Union presidents support gig workers’ fight for employee rights
Foodora couriers, Uber drivers fighting for right to unionize
11/08/2019|labour-reporter.com|Last Updated: 11/13/2019
"Gig economy workers have been too vulnerable for too long,” says CUPW national president Jan Simpson. Shutterstock
The presidents of both the Ontario Federation of Labour (OFL) and the Canadian Union of Postal Workers (CUPW) are throwing their support behind Foodora couriers and Uber drivers who are fighting for the right to unionize to improve their working conditions.
The two companies have responsibilities to their workers, says OFL president Chris Buckley.
"The OLRB [Ontario Labour Relations Board] has a responsibility to the workers of Ontario to end the misclassification of gig workers and stop employers from dodging their responsibilities.”
Now is the time for the board to give gig workers their just due as "gig economy workers have been too vulnerable for too long,” says CUPW national president Jan Simpson.
"The board has the opportunity to make things right and set a precedent for gig workers around the world.

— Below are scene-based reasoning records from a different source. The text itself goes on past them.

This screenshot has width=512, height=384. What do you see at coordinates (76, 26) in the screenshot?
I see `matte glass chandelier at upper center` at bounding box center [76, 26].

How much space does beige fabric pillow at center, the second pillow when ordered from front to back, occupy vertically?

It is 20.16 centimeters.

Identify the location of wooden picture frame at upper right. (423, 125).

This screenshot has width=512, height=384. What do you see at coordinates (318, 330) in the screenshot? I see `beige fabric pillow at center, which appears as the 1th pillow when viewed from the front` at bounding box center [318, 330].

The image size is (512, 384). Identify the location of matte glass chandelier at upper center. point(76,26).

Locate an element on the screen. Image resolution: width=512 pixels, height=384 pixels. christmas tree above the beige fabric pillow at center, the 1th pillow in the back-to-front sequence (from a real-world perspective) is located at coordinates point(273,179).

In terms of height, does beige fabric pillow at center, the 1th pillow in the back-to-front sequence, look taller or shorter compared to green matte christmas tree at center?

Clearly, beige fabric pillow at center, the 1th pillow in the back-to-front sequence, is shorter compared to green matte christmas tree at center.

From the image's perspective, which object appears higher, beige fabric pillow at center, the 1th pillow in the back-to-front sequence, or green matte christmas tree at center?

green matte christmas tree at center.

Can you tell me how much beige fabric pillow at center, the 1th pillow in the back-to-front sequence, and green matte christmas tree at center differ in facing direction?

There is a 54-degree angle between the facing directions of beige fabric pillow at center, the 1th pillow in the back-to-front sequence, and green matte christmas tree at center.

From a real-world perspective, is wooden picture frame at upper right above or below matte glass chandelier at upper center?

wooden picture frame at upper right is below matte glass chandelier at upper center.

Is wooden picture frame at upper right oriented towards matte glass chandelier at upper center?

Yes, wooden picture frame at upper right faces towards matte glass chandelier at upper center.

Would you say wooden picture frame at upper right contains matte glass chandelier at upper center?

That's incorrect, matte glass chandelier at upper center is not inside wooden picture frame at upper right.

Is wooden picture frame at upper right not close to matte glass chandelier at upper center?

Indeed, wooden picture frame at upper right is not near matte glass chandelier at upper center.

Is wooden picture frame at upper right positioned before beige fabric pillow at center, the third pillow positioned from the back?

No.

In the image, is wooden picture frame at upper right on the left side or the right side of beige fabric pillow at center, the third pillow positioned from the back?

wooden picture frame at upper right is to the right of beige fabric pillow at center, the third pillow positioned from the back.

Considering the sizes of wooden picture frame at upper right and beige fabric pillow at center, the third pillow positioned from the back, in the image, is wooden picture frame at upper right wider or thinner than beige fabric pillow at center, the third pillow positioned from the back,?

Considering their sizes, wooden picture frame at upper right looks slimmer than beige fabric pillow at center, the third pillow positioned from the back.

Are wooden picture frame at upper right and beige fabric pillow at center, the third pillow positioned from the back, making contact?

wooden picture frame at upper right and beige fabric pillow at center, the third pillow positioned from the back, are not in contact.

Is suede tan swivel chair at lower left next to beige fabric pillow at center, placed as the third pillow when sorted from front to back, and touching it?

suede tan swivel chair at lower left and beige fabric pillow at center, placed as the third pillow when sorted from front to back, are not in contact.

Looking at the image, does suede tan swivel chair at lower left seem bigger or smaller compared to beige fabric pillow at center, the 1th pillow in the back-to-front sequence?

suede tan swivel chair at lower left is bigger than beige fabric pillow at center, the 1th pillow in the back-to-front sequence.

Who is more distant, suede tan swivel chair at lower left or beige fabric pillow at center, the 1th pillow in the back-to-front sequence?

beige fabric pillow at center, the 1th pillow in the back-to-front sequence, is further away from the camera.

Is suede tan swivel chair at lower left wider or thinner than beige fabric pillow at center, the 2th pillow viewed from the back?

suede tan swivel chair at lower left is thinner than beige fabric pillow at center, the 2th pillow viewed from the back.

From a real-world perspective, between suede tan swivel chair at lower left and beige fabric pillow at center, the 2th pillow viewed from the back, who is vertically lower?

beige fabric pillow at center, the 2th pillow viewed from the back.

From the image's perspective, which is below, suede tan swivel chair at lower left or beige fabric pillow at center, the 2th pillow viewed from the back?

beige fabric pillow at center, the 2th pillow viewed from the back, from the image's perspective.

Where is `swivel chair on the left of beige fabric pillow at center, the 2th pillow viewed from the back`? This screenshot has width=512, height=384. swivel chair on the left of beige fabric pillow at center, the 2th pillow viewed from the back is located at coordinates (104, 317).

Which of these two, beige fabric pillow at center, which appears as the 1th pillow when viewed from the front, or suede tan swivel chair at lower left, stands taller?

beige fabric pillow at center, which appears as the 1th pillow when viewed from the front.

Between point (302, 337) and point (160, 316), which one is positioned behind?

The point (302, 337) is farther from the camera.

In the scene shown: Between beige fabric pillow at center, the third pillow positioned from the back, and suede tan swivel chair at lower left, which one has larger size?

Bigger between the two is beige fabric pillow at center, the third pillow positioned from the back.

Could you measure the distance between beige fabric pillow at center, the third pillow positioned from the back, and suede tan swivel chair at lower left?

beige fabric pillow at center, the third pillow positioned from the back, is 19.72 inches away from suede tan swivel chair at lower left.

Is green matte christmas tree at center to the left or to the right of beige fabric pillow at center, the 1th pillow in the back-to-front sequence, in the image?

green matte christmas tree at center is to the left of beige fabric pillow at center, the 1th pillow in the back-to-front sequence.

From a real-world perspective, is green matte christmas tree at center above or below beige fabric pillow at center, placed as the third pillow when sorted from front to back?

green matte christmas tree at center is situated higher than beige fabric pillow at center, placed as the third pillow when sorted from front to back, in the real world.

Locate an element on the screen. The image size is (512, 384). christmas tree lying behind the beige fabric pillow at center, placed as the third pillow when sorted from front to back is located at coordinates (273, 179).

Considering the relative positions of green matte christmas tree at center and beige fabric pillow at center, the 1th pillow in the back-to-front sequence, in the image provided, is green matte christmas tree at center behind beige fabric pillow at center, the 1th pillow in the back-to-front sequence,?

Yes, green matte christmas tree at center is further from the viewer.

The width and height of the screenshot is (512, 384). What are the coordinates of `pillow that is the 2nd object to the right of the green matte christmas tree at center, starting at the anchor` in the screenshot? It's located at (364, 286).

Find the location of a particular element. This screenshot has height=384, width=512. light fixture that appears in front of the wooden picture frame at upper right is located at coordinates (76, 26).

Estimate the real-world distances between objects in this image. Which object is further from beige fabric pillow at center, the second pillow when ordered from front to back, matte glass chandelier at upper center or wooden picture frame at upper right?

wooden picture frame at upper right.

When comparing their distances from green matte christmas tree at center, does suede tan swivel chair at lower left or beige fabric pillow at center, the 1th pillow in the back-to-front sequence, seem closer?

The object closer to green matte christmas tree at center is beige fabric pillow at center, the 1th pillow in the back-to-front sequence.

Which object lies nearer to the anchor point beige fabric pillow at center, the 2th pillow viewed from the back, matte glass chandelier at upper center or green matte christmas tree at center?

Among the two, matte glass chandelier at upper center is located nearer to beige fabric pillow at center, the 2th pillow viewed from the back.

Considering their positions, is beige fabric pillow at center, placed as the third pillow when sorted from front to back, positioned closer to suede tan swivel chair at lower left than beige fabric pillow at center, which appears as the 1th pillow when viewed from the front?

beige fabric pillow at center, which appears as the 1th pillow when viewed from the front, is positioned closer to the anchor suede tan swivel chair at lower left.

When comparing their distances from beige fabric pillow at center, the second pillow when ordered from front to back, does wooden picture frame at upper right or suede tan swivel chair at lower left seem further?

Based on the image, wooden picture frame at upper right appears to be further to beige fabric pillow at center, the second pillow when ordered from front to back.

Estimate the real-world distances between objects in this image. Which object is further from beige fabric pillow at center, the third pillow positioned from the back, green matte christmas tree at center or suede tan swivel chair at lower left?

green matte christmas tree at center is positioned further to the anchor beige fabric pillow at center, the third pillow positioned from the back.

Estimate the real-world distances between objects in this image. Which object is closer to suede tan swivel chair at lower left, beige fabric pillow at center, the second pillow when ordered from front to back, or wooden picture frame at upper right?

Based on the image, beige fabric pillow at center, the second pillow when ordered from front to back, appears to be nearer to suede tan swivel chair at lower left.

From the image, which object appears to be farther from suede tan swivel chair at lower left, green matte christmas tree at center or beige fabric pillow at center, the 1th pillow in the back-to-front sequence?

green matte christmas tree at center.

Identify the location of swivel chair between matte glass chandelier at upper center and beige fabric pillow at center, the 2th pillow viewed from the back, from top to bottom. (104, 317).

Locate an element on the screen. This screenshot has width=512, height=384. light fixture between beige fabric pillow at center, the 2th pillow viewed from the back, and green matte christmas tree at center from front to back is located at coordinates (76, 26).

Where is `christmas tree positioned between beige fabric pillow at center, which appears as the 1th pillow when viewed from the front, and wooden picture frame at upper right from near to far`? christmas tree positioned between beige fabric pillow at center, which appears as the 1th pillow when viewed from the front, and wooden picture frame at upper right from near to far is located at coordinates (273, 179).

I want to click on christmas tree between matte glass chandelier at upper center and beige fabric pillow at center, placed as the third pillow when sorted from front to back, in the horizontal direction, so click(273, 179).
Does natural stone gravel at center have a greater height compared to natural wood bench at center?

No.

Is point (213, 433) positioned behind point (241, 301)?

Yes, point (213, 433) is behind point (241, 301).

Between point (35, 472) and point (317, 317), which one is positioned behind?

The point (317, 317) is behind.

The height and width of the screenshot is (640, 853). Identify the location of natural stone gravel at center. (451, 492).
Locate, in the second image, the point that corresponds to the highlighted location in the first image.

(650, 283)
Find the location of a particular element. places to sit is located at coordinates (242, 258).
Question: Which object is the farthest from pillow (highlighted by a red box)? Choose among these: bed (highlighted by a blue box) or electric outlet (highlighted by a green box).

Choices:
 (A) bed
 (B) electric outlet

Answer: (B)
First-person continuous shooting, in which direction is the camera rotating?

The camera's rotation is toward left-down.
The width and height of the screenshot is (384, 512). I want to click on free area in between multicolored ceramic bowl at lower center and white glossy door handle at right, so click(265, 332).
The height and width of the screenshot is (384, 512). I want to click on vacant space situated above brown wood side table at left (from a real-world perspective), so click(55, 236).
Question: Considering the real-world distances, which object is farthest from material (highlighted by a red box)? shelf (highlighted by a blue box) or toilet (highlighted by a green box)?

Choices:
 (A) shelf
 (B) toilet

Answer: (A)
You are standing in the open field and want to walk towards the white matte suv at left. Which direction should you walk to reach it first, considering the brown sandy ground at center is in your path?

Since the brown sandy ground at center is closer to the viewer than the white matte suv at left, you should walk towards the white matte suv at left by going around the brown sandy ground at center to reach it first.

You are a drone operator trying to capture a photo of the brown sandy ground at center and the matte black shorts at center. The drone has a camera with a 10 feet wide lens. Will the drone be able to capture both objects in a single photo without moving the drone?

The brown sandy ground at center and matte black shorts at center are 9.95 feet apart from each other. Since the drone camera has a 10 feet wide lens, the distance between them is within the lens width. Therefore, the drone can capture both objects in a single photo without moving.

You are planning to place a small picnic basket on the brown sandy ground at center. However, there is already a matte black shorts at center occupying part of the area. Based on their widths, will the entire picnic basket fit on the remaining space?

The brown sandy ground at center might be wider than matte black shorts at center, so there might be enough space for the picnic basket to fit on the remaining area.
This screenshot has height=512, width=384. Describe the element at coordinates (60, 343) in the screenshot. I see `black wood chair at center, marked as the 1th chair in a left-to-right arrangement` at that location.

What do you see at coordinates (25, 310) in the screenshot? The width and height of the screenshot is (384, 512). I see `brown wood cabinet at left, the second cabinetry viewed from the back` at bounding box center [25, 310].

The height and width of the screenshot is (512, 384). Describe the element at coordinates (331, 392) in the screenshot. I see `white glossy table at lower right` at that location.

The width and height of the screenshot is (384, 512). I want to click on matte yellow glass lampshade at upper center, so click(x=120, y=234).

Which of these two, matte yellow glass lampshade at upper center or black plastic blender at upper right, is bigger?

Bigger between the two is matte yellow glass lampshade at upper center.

It's time to put worker rights first.”
Toronto-based couriers hoping to become the first app-based workforce in the country are facing Foodora representatives at the OLRB. The Supreme Court heard the opening arguments in an appeal relating to whether Uber can require drivers to lodge employment disputes through mandatory arbitration in the Netherlands, a process that will cost drivers around US$14,500.
Foodora couriers announced their plans to unionize with the CUPW in May, and CUPW filed for union certification with the OLRB in July. While a vote was held in August, says results remain sealed as contested issues are now being discussed with the board, said the union.
Uber drivers also announced their plan to unionize in June, but they have not filed an application for certification with the board.